Residents angry and resentful
Understandably, camp residents are angry and resentful. While not easy, drainage is possible with a determined effort. Existing resources and UNMISS equipment onsite such as excavators and diggers must be made available as a priority for this purpose.
Furthermore, there remains unused land in the zone and the immediate allocation of land that is less susceptible to flooding would alleviate some of the current suffering.
What’s clear is that the current situation is untenable without improvements. People should be safe from disease as well as safe from violence.”
MSF in South Sudan
In July 2011, South Sudan became the world’s newest country after gaining independence from Sudan. The peace deal that led to the split also ended Africa’s longest-running civil war.

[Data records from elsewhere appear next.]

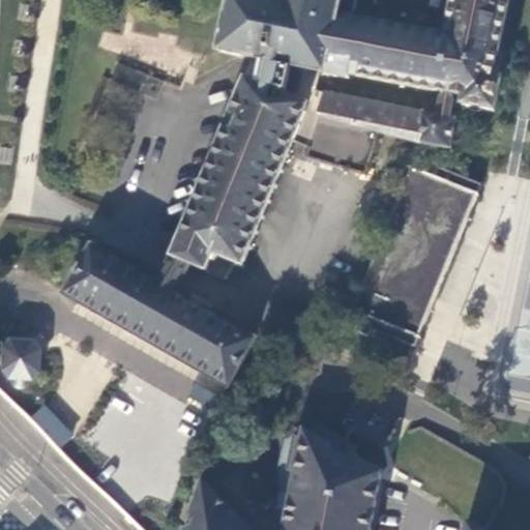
[(262,0),(263,1),(259,0),(230,0),(218,51),(251,57),(245,81),(244,80),(173,256),(204,269),(211,253),(241,265),(277,174),(292,139),(308,146),(304,156),(365,174),(374,148),(378,131),(386,134),(396,136),(421,141),(421,143),(451,148),(457,120),(449,119),(453,95),(462,97),(461,105),(494,112),(501,78),(493,76),(498,49),(508,0),(262,0)]
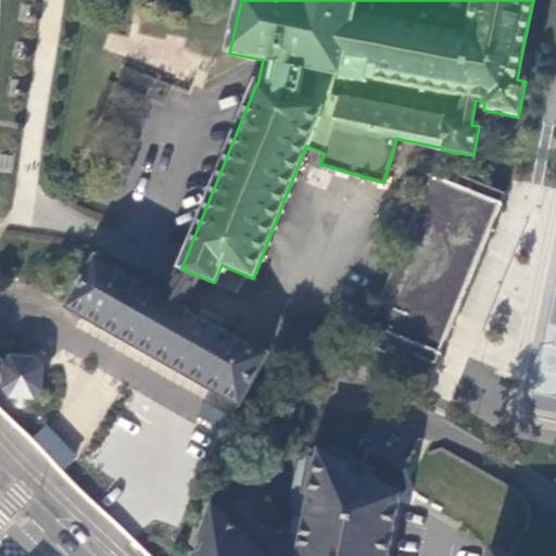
[(453,184),(430,175),(412,220),(395,262),(375,313),(363,342),(386,352),(389,344),(436,364),(440,354),(439,353),(500,202),(501,202),(504,193),(457,174),(453,184)]
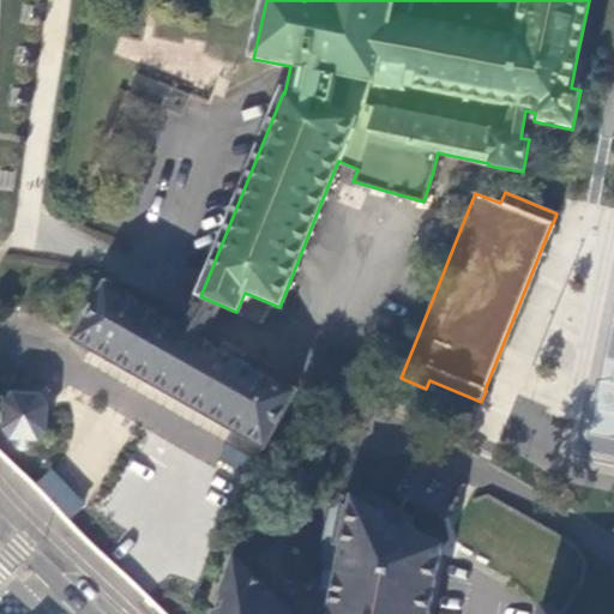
[(294,393),(106,286),(74,339),(263,447),(294,393)]
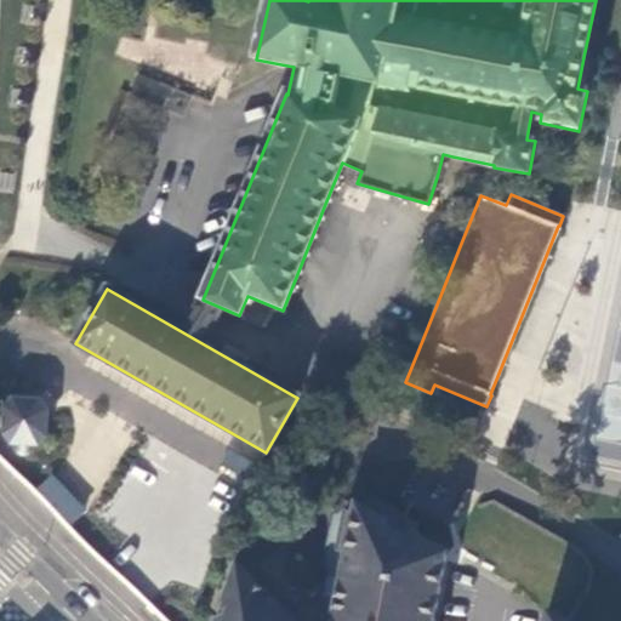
[(22,455),(26,456),(29,455),(30,454),(33,450),(34,446),(34,445),(36,445),(36,443),(44,436),(46,436),(47,411),(39,404),(39,402),(13,400),(13,403),(6,410),(5,436),(13,443),(13,444),(17,445),(17,449),(18,451),(21,454),(22,455)]
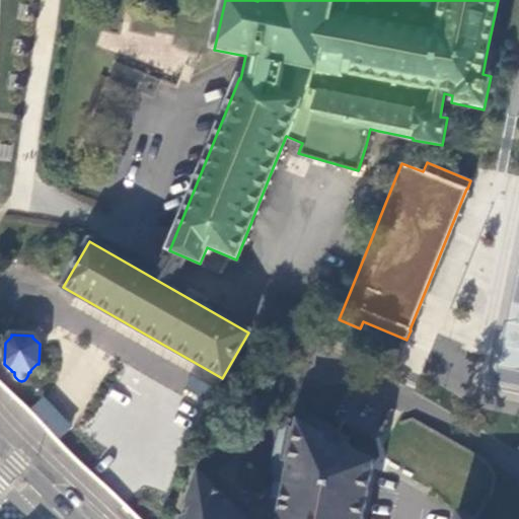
[(57,439),(71,427),(44,394),(29,406),(57,439)]
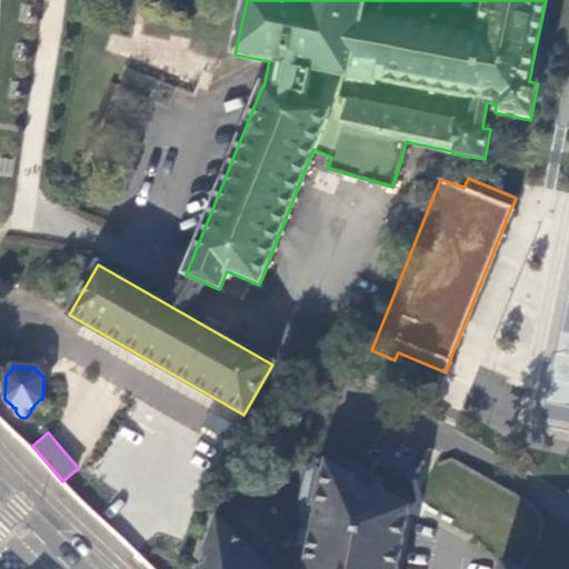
[(283,568),(269,568),(213,516),(196,568),(396,568),(407,510),(348,486),(350,473),(315,459),(309,456),(306,469),(301,468),(291,519),(297,521),(288,565),(283,568)]
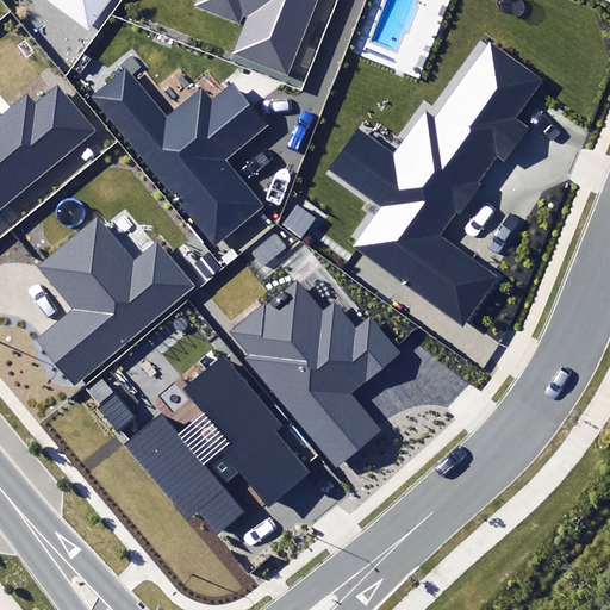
[(44,0),(89,31),(111,0),(44,0)]
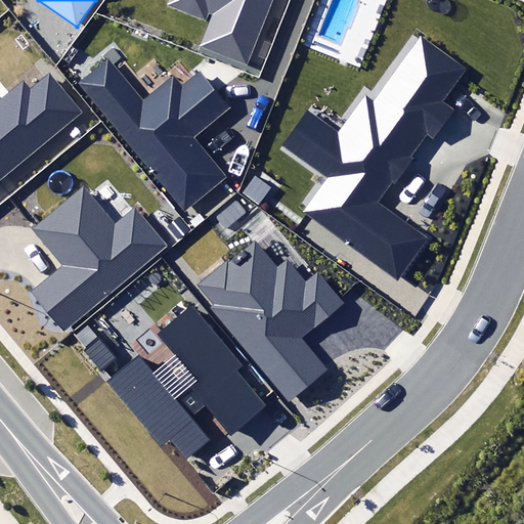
[(171,0),(170,4),(204,17),(207,11),(214,14),(202,46),(248,63),(272,0),(171,0)]
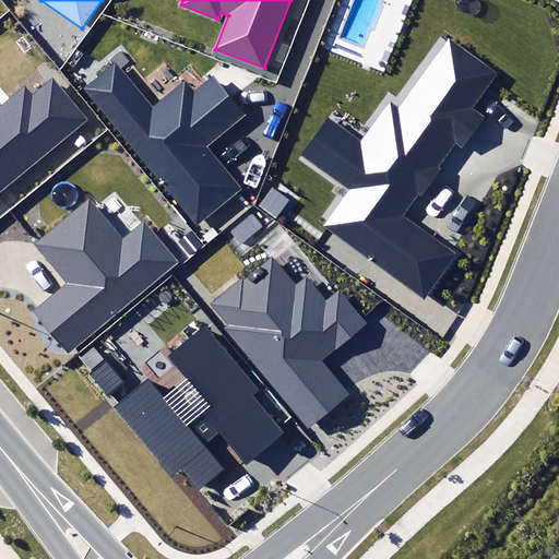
[(391,103),(376,123),(438,167),(455,143),(462,149),(486,116),(474,106),(497,74),(450,39),(399,109),(391,103)]
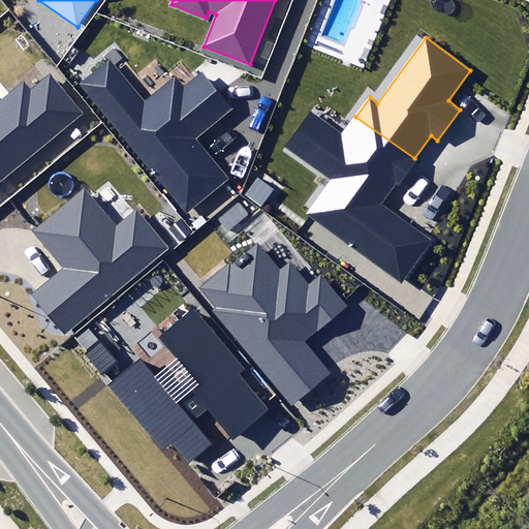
[(144,103),(106,60),(76,85),(187,218),(231,181),(197,138),(232,109),(201,71),(183,87),(175,78),(144,103)]
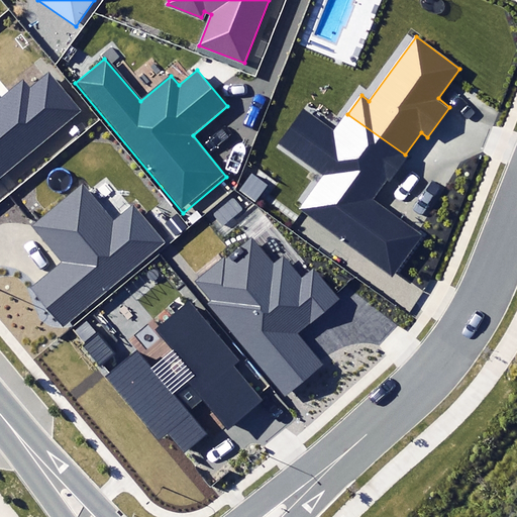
[(0,175),(79,112),(49,76),(31,90),(23,80),(0,98),(0,175)]
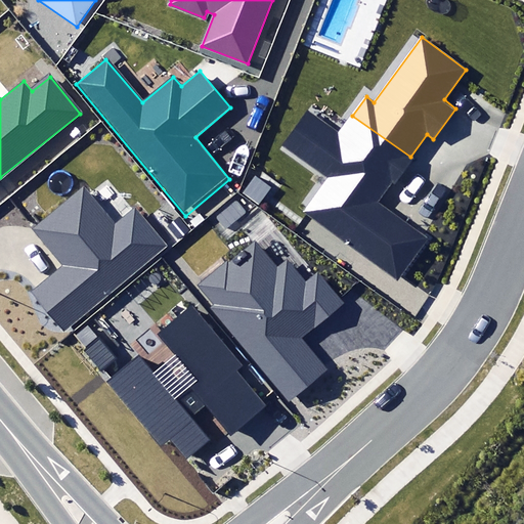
[(410,157),(352,116),(339,134),(309,113),(285,147),(328,179),(304,212),(397,279),(427,237),(378,203),(393,181),(396,184),(413,160),(410,157)]
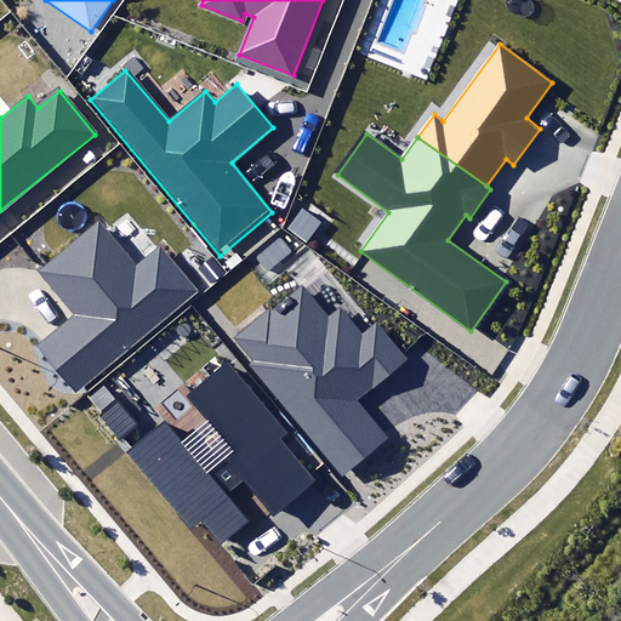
[(136,266),(97,220),(36,269),(75,315),(39,346),(75,389),(195,291),(158,246),(136,266)]
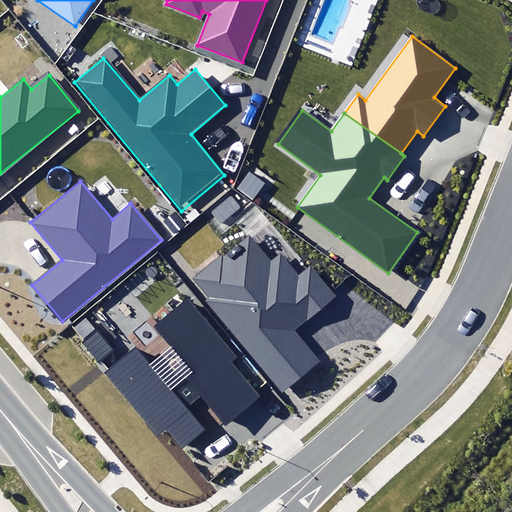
[(272,259),(249,232),(194,279),(210,298),(206,301),(282,391),(317,362),(292,331),(334,296),(309,267),(299,276),(279,253),(272,259)]
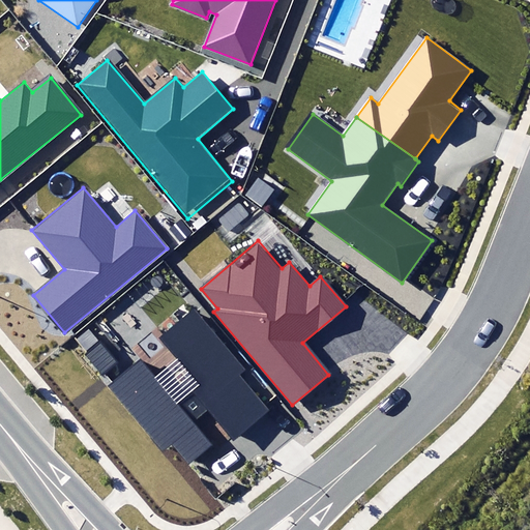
[(171,445),(186,464),(211,443),(193,422),(209,409),(235,439),(268,410),(238,375),(244,369),(194,311),(163,337),(203,385),(182,403),(142,355),(106,386),(163,452),(171,445)]
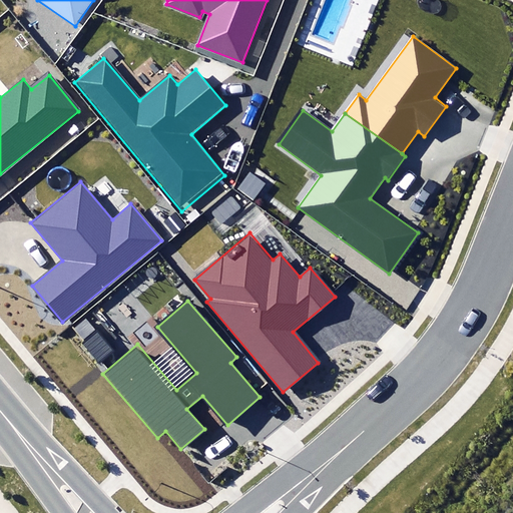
[(84,346),(99,364),(115,351),(87,317),(74,329),(86,344),(84,346)]
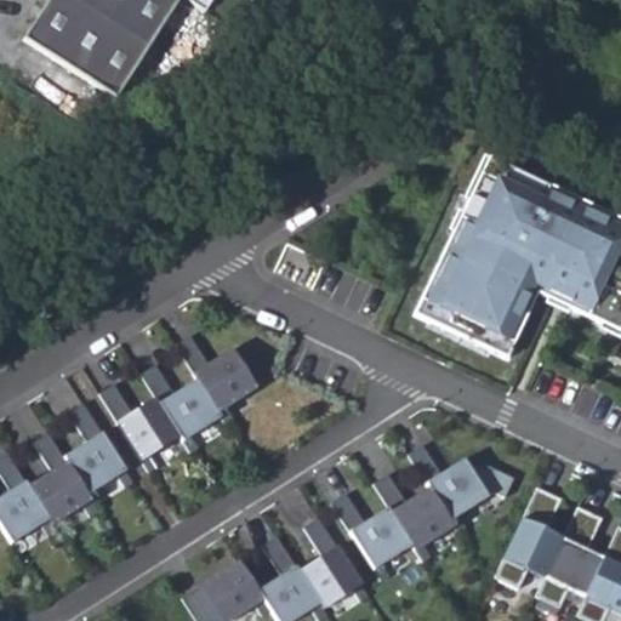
[(46,0),(23,38),(117,100),(178,0),(46,0)]
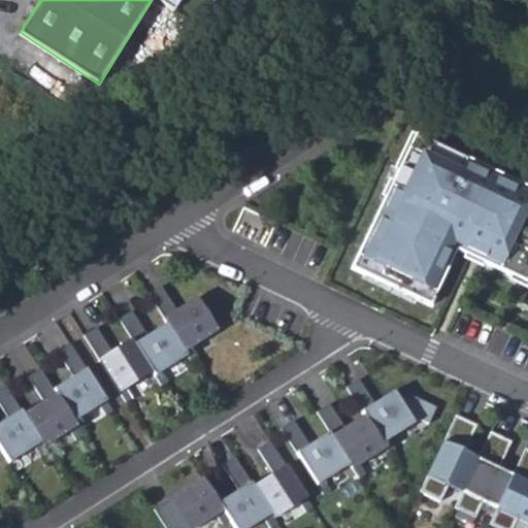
[(527,184),(422,134),(364,266),(437,301),(462,248),(512,268),(527,233),(527,184)]
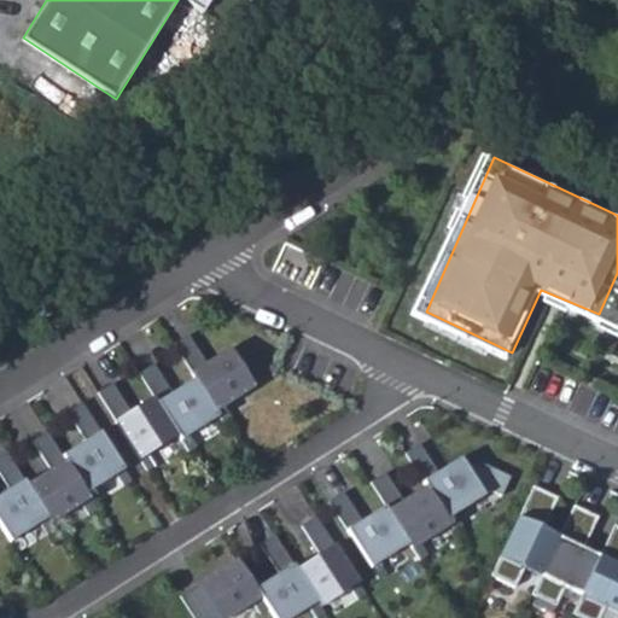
[(216,410),(256,384),(229,345),(207,360),(187,333),(174,344),(197,379),(216,410)]
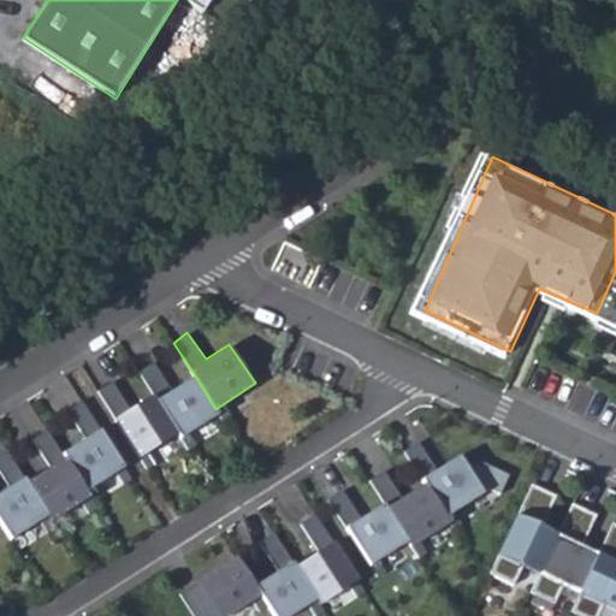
[(215,409),(196,378),(172,391),(155,362),(138,372),(154,396),(178,434),(181,438),(219,414),(215,409)]
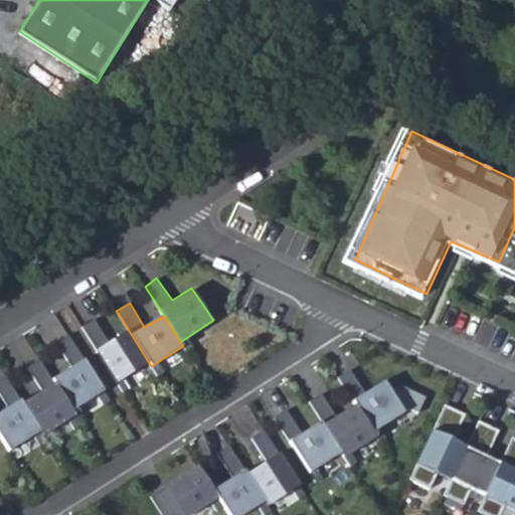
[(149,363),(129,331),(109,342),(95,319),(81,327),(117,382),(149,363)]
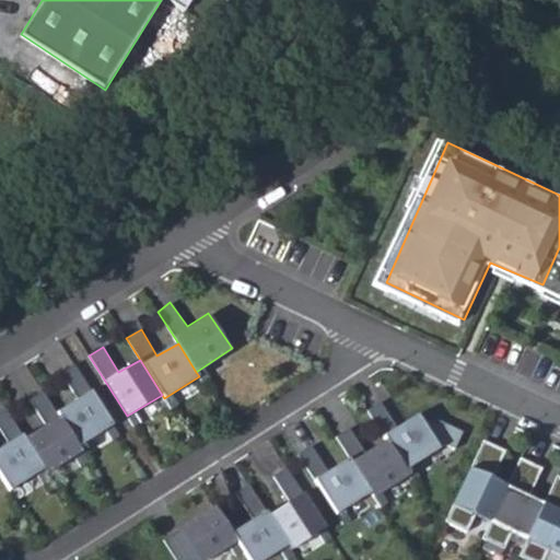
[(113,424),(76,366),(62,373),(78,397),(56,410),(78,447),(113,424)]
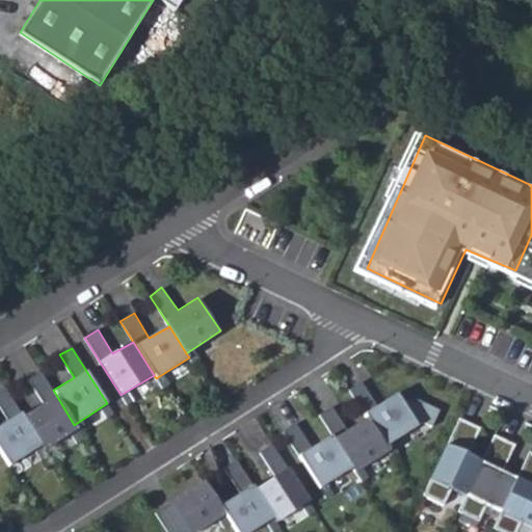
[(74,425),(53,390),(42,372),(29,380),(43,402),(23,414),(43,445),(45,449),(78,430),(74,425)]
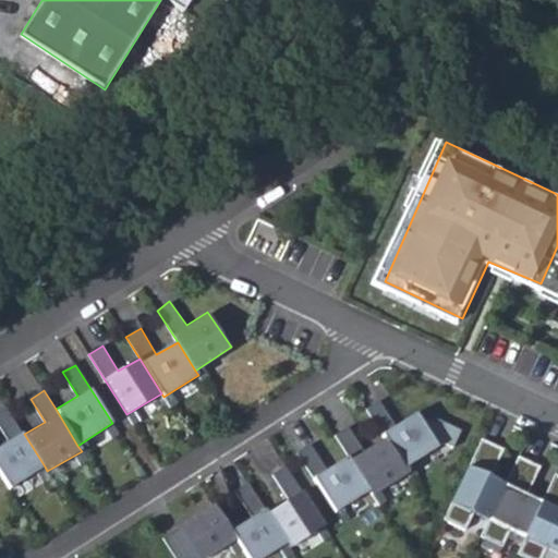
[(366,411),(383,437),(404,468),(438,448),(415,413),(395,426),(379,402),(366,411)]
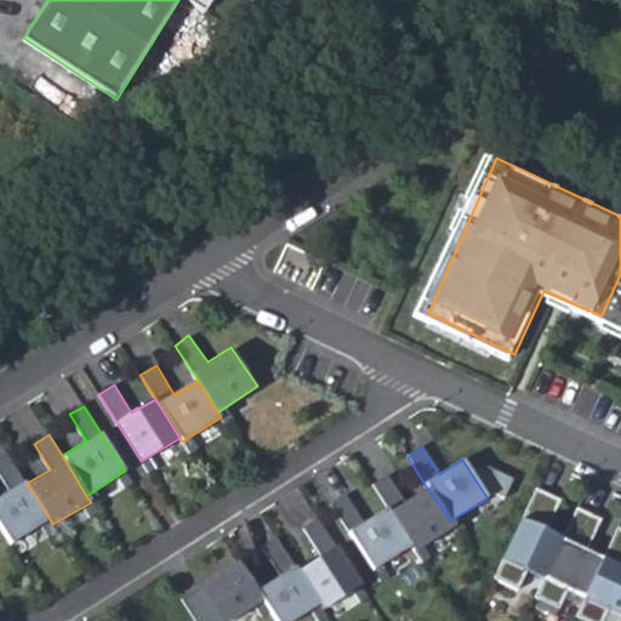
[(50,519),(27,483),(6,454),(0,457),(0,477),(9,491),(0,495),(0,527),(10,542),(50,519)]
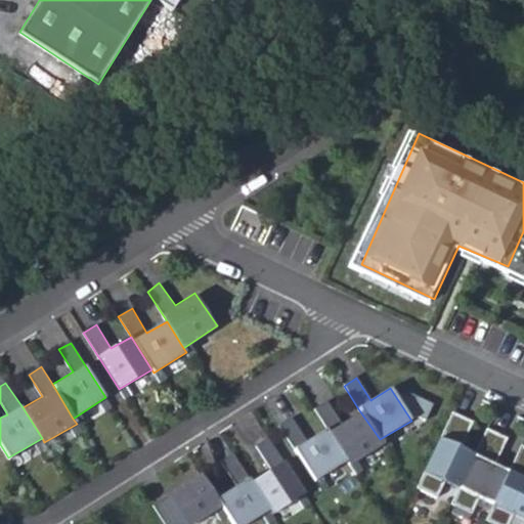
[(313,410),(326,428),(347,461),(350,466),(384,445),(380,439),(359,410),(341,423),(328,401),(313,410)]
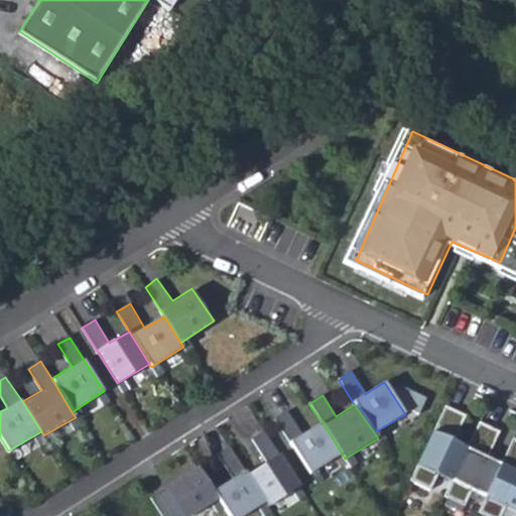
[(435,475),(449,482),(465,449),(450,442),(463,416),(443,407),(408,481),(428,491),(435,475)]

But in December 2013, South Sudan was plunged back into chaos as civil war erupted amid a power struggle between the president and his deputy.
The conflict has forced millions of people from their homes and left many without access to basic necessities, such as food, water and healthcare. Médecins Sans Frontières/Doctors Without Borders (MSF) works in hospitals and clinics throughout South Sudan, where we run some of our biggest programmes worldwide.
As well as providing basic and specialised healthcare, our teams respond to emergencies and disease outbreaks affecting isolated communities, internally displaced people and refugees from Sudan.